When crafting a scroll, deduct the cost of the scroll from your supply of ink. While you must mark off the sheets of parchment from your supply, do not consider them in the cost of the item (so the cost is 100% ink).
• Potions – Brewing a potion requires access to at least an alchemists kit, if not an alchemist lab. The crafter can attempt to improvise using clean containers, a campfire and simple utensils, but adds 5 to the craft DC. Potions require a “base,” typically very pure water; “ingredients” eye of newt etc; the material components (if any); and a catalyst. These materials constitute the “wort,” non-magical liquid that will become the potion. In order to brew a potion, the brewer must purchase the materials for the wort that equal the cost to brew the potion. Alternatively, the materials may be supplied, either from appropriate materials at hand (water from a create water spell, items found in a wizards lab, etc). Most ingredients can be found using appropriate knowledge skills, survival skill and time. The magic catalyst can be purchased in 100 gp vials from alchemists, and retains its potency for a month in temperate conditions.
Many alchemists sell pre-made wort for particular potions that allow the brewer to simply enchant them (cutting the crafting time in half). Wort generally lasts a week in temperate environments. The cost of pre-made wort is typically 50% more than the cost to brew the potion.
• Arms and Armor – Crafting arms and armor requires access to a workshop appropriate to the item being enchanted. The cost to “rent” such a space (if any) is in addition to the cost to craft the item. A crafter can attempt to use a makeshift workshop (or a workshop appropriate to a different item), but doing so adds 5 to the DC to craft the item.
Crafting arms and armor requires a masterwork item to be enchanted. In addition, the crafter must supply additional materials consistent with the enchantments being applied equal to the “magic cost” of the item. These are typically available from armorers, weaponsmiths, alchemists, and magic shops. Divine crafters typically require fewer material components, but instead their costs reflect sacrifices to their deity and donations to their order.

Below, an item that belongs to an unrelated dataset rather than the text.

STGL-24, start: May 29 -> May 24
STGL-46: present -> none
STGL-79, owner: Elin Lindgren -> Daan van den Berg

• Rod/Wand/Staff – Crafting these items requires an appropriate workshop (typically a wood working shop, but certain items may require different circumstances depending on their description). For Rods that are treated as a weapon, a masterwork version of the weapon may be used, decreasing the crafting time by one day. Otherwise, the crafter must supply magical ingredients and reagents equal to the cost to craft the item (less the cost of the masterwork weapon, if used).

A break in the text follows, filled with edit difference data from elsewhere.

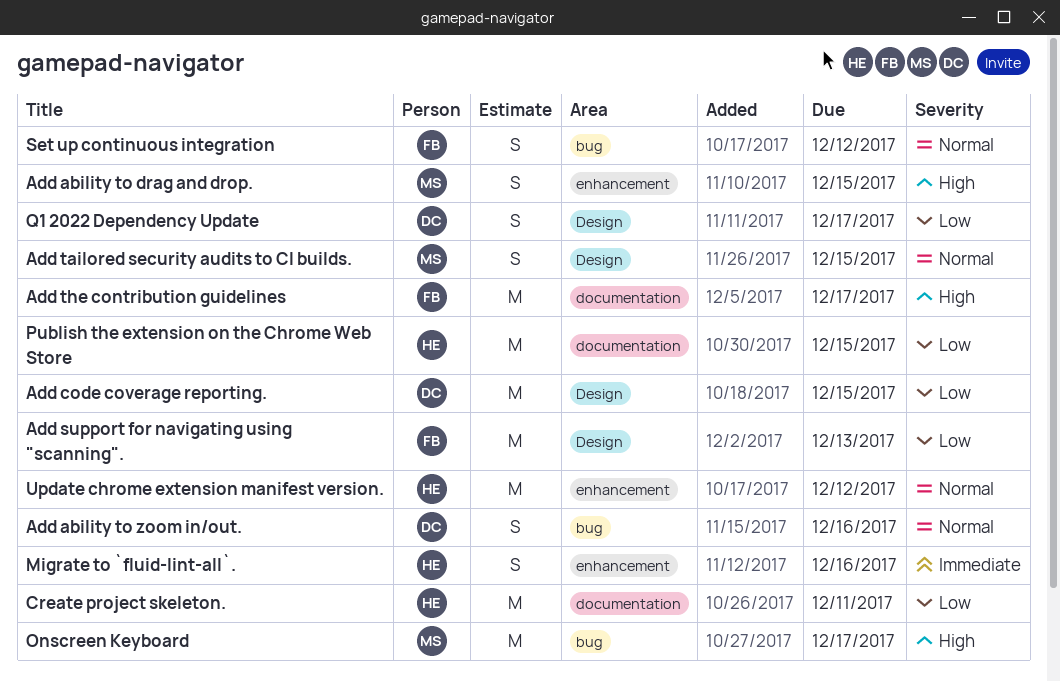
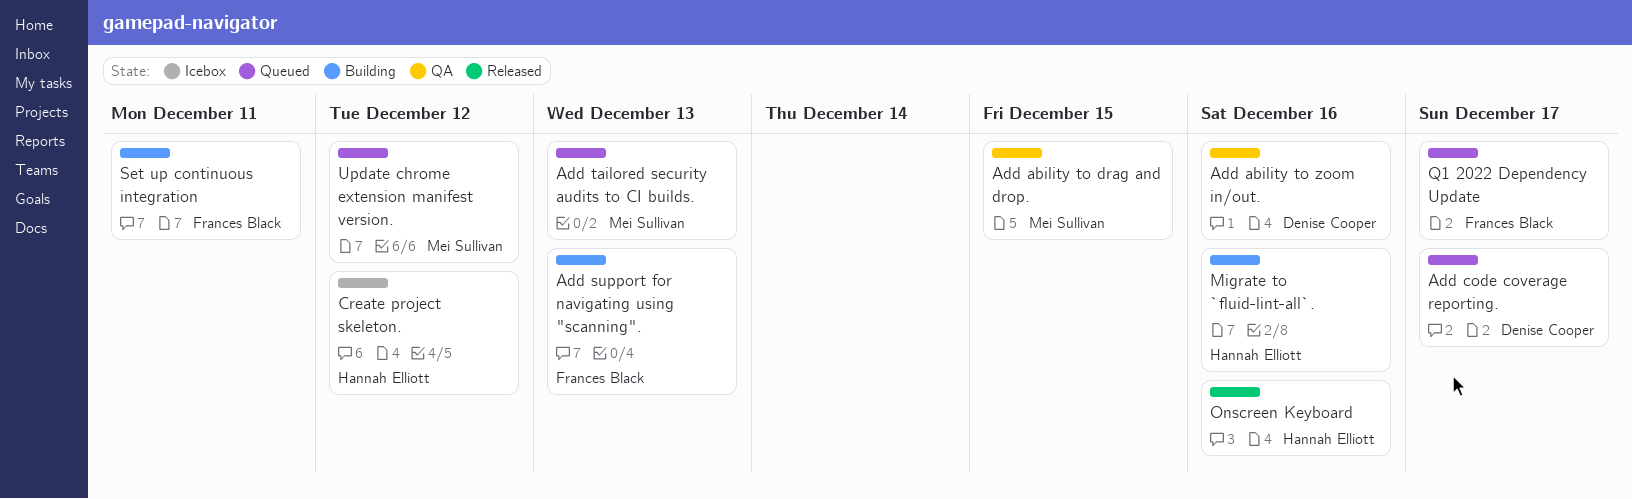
Add code coverage reporting., due: Dec 15 -> Dec 17
Add tailored security audits to CI builds., due: Dec 15 -> Dec 13
Add the contribution guidelines: present -> none
Create project skeleton., due: Dec 11 -> Dec 12
Onscreen Keyboard, owner: Mei Sullivan -> Hannah Elliott
Onscreen Keyboard, due: Dec 17 -> Dec 16
Publish the extension on the Chrome Web Store: present -> none
Q1 2022 Dependency Update, owner: Denise Cooper -> Frances Black
Set up continuous integration, due: Dec 12 -> Dec 11
Update chrome extension manifest version., owner: Hannah Elliott -> Mei Sullivan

Wands can be crafted using discharged wands as a base. If the wand contained a different spell, it reduces the crafting cost by 100 gp. If it is a wand of the same spell, it reduces the crafting time by one day and the cost by 200 gp (minimum of one day crafting time and 375gp).
• Rings and Wonderous Items – Crafting these items requires an appropriate workshop and a masterwork or object ‘d art of the appropriate type for the item being crafted. The balance of the cost is embellishments, ingredients and magical reagents.